DMRC chief E Sreedharan had in 2008 written to the Planning Commission deputy chairman Montek Singh Ahluwalia, opposing the public private partnership model.

Metro rails bleeding, says Planning Commission

Metro rail might as well be a synonym for controversy.
In the latest, the Planning Commission has come out strongly against central funding for upcoming metro rail projects in the country.

Going by the panel, these projects, being executed through 50:50
joint ventures set up by the Centre and the respective State, involve huge outlays and are therefore a drain on the exchequer. But more importantly, there is a lack of accountability and control as the companies so formed do not fall under any ministry or state department.

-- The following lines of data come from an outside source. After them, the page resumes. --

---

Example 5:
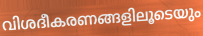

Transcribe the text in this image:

വിശദീകരണങ്ങളിലൂടെയും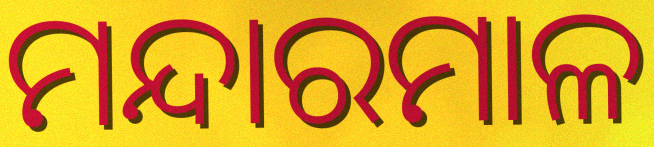
ମନ୍ଦାରମାଳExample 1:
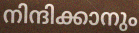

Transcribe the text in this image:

നിന്ദിക്കാനും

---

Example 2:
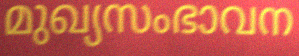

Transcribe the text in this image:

മുഖ്യസംഭാവന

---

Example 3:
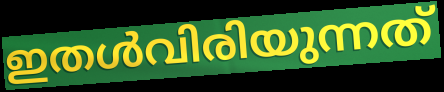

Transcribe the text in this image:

ഇതൾവിരിയുന്നത്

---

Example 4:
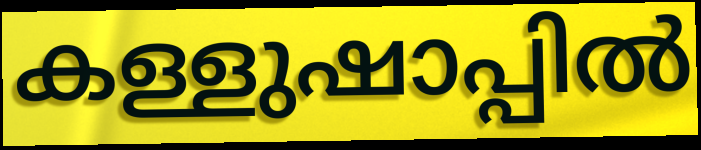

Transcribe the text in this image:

കള്ളുഷാപ്പിൽ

Metro projects in Bangalore and Chennai are being executed on this model. While the Bangalore project is set for complete launch in December 2011, implementation in Chennai will be over by 2014-15.

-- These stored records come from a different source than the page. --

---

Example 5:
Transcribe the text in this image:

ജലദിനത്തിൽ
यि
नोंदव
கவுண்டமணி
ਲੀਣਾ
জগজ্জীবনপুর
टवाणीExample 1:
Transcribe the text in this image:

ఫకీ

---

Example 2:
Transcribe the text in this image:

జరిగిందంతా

The commission has not offered any concrete alternative for metro rail funding.

However, in a throwback to the earlier controversy, it has taken a dig at the Delhi Metro Rail Corporation (DMRC) model.

DMRC chief E Sreedharan had in 2008 written to the Planning Commission deputy chairman Montek Singh Ahluwalia, opposing the public private partnership (PPP) model clubbing land deal for funding Hyderabad metro being implemented by Maytas Infrastructure, a group company of the beleaguered Satyam group.

Even though the PPP experiment by the Andhra government failed, the panel has used the DMRC model to highlight the fiscal burden caused due to the government funding of metro projects.

“Out of the total cost of Rs 10,571 crore, DMRC received Rs 8,857 crore (84%) from the central budget, while the balance Rs 1,714 crore (16%) has been provided by the government of Delhi.

Waiver of customs duties and excise duties on rolling stock and construction equipment were also granted to DMRC. If these tax waivers are added, the contribution of central government would be well above 85% of the total cost,” a Planning Commission document said.

“Bangalore and Chennai are based on a similar structure. While such central assistance may be justified for the national capital, a similar assistance for state metros would constitute unjustified burden on the Centre. This is especially so since a substantial part of the cost can be recouped through commercial exploitation of land,” said the document.

Additionally, the commission has suggested that a committee of secretaries examine the issue and place its recommendations before the Cabinet Committee on Infrastructure.

The commission has long been professing the use of PPP model for metro funding.

In fact, the 11th Plan does not have any allocation for metro projects.

PPP experimentation in metro development is being done in Mumbai. As things stand, Reliance Infrastructure is expected to complete the first phase by the end of this year, one year before the target. Also, it has bagged the Rs 11,000 crore contract to develop the 32 km second phase by 2015.

Lack of accountability is another issue the commission has drawn attention to.

“Projects in Bangalore and Chennai are being implemented through companies with 50:50 equity of the central and state governments. Planning Commission has serious reservations on these arrangements. These companies do not fall under the administrative control of any ministry of the central government or any department of the state government,” said the document.

“They do not follow the regulations of the central government nor the state governments. Moreover, these companies are neither accountable to Parliament nor the respective Legislative Assemblies. These issues have also been raised by the Comptroller and Auditor General in the context of Delhi Metro Rail Corporation,” said the commission.

Interestingly, the secretary to the union ministry of urban transport is a member on the Bangalore Metro Rail Corporation board.